▸ Given instruction
Pick out each line in the data below that contains the string "skCircle", and copy every such line in full.

Stored data
* * *

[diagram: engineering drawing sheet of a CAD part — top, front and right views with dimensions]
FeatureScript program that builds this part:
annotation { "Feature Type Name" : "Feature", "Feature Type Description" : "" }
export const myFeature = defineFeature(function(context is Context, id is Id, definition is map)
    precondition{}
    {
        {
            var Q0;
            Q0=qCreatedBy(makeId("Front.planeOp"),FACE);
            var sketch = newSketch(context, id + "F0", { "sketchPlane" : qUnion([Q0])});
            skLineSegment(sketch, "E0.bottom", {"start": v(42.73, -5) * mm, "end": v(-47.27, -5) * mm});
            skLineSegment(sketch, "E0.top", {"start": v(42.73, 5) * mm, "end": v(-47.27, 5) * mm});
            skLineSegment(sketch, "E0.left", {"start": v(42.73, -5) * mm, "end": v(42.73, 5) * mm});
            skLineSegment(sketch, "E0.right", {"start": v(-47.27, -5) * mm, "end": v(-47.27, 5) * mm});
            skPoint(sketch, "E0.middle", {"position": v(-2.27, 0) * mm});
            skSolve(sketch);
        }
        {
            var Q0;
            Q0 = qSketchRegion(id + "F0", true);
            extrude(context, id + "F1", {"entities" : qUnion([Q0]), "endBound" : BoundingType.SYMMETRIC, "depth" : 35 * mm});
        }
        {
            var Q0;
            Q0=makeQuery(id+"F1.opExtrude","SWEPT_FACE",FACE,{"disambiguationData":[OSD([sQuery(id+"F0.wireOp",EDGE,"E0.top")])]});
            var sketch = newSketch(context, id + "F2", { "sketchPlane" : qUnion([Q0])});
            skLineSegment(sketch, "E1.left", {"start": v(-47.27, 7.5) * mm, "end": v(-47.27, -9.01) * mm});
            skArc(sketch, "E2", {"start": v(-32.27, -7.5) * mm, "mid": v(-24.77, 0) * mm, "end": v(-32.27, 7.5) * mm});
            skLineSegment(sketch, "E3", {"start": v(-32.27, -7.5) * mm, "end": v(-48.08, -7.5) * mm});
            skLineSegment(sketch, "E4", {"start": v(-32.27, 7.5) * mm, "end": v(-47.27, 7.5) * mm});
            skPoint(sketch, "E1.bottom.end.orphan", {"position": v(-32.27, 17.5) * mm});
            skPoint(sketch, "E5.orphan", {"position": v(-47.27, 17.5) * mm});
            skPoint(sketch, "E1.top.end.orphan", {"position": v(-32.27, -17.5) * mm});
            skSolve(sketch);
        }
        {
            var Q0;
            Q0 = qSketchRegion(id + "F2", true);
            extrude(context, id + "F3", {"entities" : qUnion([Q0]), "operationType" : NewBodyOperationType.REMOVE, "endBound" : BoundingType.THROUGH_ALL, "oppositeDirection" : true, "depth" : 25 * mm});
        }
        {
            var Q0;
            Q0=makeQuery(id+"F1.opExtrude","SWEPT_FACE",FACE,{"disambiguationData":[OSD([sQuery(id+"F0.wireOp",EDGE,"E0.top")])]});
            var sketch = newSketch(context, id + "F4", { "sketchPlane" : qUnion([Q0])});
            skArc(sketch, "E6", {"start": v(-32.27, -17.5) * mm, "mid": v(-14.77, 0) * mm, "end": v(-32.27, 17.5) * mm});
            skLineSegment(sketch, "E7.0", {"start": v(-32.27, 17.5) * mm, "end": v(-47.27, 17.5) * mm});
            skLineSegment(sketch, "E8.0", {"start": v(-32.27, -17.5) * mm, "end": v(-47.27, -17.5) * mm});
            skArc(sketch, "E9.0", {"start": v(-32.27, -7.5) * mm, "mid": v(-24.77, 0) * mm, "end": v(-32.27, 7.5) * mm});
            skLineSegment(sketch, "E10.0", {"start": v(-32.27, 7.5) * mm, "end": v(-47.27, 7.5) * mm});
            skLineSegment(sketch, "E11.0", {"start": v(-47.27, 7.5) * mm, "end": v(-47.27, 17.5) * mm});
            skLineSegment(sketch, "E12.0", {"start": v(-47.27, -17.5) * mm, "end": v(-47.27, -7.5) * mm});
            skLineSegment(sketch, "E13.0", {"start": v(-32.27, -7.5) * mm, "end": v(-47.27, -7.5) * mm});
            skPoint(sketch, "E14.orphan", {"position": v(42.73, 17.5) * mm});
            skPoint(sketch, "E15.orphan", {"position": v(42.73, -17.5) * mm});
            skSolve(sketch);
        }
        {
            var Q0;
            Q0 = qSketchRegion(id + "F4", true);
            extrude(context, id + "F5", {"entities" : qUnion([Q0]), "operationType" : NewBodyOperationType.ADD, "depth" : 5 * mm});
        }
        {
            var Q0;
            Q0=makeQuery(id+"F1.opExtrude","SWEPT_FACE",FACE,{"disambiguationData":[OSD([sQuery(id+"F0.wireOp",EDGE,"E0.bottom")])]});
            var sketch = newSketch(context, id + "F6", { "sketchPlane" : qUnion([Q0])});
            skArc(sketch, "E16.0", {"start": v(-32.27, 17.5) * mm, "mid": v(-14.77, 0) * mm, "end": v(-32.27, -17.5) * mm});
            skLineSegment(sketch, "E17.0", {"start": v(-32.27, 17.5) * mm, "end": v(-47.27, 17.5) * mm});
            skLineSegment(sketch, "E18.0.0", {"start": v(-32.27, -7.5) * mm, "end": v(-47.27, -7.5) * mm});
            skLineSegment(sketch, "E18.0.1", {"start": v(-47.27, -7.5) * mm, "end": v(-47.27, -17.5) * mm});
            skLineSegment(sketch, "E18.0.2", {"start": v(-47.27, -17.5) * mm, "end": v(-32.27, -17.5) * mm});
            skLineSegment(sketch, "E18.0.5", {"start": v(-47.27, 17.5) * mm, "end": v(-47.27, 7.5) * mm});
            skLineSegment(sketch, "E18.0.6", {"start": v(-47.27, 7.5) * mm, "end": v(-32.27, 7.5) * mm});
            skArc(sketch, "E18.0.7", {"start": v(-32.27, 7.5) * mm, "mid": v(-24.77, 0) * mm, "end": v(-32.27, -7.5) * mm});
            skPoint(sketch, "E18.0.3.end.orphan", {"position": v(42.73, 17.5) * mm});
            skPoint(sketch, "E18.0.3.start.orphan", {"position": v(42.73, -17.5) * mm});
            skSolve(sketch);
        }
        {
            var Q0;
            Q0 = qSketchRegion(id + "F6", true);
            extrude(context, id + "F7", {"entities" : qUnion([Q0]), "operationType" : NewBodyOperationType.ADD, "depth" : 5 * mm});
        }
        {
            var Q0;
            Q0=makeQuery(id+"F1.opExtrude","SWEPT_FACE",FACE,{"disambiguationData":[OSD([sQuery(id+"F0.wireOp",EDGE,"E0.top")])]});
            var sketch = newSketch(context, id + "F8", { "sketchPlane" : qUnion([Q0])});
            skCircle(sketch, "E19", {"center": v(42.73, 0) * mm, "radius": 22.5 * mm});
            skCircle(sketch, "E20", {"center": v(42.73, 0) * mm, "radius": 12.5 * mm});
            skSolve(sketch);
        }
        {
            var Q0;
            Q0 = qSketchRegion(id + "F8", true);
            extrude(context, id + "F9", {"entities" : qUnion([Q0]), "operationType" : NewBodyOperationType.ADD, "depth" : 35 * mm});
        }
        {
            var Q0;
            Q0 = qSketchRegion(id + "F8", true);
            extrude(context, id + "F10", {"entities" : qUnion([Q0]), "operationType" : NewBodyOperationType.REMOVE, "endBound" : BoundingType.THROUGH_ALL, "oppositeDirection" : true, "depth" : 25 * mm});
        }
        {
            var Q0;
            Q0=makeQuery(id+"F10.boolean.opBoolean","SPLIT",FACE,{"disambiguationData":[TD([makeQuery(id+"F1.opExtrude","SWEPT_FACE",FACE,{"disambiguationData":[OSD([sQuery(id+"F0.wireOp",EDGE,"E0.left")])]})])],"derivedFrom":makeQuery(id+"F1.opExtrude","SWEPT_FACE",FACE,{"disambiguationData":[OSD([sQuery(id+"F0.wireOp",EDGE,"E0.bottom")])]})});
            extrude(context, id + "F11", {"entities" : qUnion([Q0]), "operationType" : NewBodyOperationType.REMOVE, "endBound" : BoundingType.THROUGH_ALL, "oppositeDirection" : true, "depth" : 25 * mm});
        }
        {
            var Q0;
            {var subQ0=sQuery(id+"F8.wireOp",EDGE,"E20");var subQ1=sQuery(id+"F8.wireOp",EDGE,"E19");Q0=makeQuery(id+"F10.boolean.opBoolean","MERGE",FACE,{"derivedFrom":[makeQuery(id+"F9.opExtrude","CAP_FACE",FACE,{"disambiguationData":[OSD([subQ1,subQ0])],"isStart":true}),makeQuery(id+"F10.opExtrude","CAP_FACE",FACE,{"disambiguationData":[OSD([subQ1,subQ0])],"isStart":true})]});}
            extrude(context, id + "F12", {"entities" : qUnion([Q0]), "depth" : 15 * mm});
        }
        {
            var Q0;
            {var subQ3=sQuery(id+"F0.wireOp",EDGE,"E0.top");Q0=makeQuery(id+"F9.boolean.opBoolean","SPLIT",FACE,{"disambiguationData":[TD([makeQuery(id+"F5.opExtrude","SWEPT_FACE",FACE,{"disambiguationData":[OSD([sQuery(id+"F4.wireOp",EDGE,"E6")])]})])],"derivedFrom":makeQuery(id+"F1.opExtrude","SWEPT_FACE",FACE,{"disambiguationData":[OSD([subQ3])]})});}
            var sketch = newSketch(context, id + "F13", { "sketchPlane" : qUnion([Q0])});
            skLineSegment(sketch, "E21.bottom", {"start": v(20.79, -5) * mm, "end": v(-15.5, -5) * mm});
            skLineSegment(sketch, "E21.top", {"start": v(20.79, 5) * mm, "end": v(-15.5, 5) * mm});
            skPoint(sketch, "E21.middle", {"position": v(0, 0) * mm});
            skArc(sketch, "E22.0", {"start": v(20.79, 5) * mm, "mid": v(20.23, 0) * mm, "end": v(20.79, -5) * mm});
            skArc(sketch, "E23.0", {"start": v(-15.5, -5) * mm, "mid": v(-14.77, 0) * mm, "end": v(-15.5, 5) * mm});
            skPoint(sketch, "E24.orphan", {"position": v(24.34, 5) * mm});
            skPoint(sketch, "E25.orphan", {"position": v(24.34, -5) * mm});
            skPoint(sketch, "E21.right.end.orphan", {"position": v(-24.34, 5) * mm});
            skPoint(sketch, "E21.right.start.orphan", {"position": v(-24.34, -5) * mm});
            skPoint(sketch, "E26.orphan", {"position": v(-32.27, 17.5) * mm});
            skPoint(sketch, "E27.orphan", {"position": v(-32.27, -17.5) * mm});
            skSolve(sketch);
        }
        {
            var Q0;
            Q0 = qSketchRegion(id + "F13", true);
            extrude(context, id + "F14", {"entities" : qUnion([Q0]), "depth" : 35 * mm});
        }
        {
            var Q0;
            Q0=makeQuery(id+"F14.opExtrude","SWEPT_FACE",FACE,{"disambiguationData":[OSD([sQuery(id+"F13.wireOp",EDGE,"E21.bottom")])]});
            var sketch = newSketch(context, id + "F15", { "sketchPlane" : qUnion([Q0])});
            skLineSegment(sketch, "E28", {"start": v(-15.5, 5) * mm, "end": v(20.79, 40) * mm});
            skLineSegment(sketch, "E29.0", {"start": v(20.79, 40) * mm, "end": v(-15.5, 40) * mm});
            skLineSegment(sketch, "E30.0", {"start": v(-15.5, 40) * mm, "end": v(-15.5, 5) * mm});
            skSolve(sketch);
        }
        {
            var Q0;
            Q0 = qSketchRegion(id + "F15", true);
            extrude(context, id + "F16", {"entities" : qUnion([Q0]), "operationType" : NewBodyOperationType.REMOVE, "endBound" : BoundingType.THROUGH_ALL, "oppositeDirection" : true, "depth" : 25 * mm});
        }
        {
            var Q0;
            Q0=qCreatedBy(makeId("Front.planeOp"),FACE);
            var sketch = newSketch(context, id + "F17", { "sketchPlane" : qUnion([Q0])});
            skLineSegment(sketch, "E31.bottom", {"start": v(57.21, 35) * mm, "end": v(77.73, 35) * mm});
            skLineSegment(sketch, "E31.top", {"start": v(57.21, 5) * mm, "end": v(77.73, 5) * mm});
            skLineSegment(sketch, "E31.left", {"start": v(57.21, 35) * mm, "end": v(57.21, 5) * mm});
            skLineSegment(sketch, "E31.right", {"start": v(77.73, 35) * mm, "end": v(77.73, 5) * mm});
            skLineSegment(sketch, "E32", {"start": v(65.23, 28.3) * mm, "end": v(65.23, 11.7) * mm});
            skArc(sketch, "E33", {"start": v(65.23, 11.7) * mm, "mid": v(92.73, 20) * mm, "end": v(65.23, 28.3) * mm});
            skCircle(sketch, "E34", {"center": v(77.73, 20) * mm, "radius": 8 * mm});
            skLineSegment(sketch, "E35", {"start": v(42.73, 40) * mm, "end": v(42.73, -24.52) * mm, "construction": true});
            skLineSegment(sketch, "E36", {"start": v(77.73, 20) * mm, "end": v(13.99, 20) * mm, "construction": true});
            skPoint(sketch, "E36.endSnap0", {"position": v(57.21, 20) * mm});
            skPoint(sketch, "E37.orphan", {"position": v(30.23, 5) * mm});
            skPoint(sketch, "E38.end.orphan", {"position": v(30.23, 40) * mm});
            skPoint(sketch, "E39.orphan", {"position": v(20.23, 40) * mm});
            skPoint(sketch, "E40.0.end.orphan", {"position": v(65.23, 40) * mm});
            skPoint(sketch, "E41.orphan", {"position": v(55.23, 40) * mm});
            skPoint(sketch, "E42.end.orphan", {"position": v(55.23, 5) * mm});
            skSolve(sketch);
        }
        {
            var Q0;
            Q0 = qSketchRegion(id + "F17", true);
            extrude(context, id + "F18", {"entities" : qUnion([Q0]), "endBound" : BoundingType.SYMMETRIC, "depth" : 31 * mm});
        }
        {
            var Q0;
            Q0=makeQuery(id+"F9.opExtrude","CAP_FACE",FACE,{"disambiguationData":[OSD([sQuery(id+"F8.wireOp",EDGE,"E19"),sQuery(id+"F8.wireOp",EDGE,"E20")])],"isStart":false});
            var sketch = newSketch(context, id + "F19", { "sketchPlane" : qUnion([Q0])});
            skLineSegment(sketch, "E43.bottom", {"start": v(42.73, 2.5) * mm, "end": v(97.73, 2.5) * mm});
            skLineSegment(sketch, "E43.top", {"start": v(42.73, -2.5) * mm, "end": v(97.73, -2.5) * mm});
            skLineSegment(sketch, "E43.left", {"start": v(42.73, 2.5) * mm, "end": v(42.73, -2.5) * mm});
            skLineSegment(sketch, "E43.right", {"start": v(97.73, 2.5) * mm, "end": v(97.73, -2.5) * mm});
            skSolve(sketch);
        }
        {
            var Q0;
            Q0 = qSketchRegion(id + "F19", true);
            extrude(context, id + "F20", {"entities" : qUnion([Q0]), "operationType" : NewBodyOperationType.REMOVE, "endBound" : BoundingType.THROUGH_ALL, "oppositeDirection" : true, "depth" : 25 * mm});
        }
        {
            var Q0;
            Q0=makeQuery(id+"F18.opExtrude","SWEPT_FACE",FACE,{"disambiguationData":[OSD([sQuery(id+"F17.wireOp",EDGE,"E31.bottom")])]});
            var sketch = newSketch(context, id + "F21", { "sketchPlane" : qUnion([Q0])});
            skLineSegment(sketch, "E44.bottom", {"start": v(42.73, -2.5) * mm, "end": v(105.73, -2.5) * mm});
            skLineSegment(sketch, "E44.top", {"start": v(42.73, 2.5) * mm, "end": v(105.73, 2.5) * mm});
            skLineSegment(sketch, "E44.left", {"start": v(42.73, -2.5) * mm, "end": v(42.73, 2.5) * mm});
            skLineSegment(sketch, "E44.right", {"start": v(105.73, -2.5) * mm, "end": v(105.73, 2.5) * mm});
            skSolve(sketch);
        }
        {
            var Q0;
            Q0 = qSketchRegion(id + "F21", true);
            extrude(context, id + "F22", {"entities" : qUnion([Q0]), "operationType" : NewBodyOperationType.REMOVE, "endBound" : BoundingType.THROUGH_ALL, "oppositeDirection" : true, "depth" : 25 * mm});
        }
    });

* * *

▸ Solution for this exercise
            skCircle(sketch, "E19", {"center": v(42.73, 0) * mm, "radius": 22.5 * mm});
            skCircle(sketch, "E20", {"center": v(42.73, 0) * mm, "radius": 12.5 * mm});
            skCircle(sketch, "E34", {"center": v(77.73, 20) * mm, "radius": 8 * mm});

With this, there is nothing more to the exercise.